Die Biorisk-Manager-App bietet Gesundheitsfachpersonen in Praxen eine generelle Wegleitung zum Umgang mit infektiösen Proben, inklusiv solcher von COVID-19. "Sie ist jedoch nicht spezifisch auf Proben zu COVID-19 angelegt, sondern bündelt vorhandene Informationen zur Biosicherheit allgemein und stellt sie in übersichtlicher Art und Weise zur Verfügung", sagt die Projektleiterin Meret Ricklin. Das Biological Risk Management Network, welches die App herausgibt, wird gemeinsam vom Institut für Infektionskrankheiten (IFIK) der Universität Bern und dem universitären Notfallzentrum vom Inselspital, Universitätsspital Bern geführt. Die App enthält unter anderem Anleitungen für die Verpackung und den Transport von gefährlichen Proben oder gesetzliche Bestimmungen. Die App steht in Deutsch, Französisch und Englisch zur Verfügung und kann gratis im App-Store für Apple-Geräte und Android Systeme heruntergeladen werden.

Support beim Patienten- und Probenmanagement

Bei Proben, die von Personen oder Tieren kommen, bei denen eine hochansteckende oder schwierig zu behandelnde Infektion vermutet wird, soll die App klare Anleitungen liefern. "In diesen Situationen ist es oft unklar, wer was zu tun hat und welches Labor oder Spital welche Möglichkeiten und Kapazitäten hat", erklärt Stephen Leib, Direktor des Instituts für Infektionskrankheiten der Universität Bern (IFIK). Dank einem Entscheidungsbaum in der App finden Fachpersonen Verhaltensanweisungen in einem konkreten Fall.
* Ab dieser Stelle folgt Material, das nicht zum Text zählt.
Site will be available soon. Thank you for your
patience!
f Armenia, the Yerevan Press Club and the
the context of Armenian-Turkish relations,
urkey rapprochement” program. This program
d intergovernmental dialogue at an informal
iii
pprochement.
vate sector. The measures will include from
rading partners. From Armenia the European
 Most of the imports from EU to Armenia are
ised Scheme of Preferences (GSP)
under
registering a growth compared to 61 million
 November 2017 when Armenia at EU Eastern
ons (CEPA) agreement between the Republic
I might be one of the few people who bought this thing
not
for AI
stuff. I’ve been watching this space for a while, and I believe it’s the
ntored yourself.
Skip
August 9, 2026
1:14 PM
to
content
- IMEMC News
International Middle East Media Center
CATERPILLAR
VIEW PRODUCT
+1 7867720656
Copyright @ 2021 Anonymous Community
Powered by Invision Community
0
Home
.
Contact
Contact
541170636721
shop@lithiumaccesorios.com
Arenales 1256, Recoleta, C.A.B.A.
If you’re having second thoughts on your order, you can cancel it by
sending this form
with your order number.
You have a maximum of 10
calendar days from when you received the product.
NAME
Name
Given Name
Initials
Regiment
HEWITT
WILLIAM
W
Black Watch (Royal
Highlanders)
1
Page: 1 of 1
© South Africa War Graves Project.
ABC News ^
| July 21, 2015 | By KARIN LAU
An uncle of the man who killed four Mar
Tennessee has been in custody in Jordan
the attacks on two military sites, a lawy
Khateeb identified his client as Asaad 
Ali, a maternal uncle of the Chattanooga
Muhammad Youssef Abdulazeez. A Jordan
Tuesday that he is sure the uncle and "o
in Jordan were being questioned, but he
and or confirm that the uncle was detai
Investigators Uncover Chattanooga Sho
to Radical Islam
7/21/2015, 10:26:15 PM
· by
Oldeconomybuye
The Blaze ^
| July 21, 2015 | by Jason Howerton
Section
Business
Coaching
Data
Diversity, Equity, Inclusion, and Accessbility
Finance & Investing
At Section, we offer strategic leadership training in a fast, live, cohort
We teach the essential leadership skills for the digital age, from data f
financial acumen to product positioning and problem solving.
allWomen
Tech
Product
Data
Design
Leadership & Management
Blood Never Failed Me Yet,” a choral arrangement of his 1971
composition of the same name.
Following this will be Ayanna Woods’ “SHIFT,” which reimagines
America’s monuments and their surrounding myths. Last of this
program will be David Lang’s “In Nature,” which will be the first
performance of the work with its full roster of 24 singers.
Zudem stellt die App auch Kontakte von behördlichen Institutionen zu Verfügung, die je nach Fall involviert werden müssen oder Unterstützung leisten können. Dabei nutzt die App ausschließlich öffentlich zugängliche Informationen. "Die App sammelt das vorhandene Wissen und stellt es Fachpersonen gratis zur Verfügung", sagt Aris Exadaktylos, Direktor des Universitären Notfallzentrums des Inselspitals, Universitätsspital Bern.

Die Daten, die in die App eigegeben werden, verbleiben auf dem jeweiligen Mobiltelefon; es findet kein Datentransfer statt. Zudem werden keine persönlichen oder geschützten Informationen abgefragt und für die Benutzung der App ist keine Registrierung notwendig.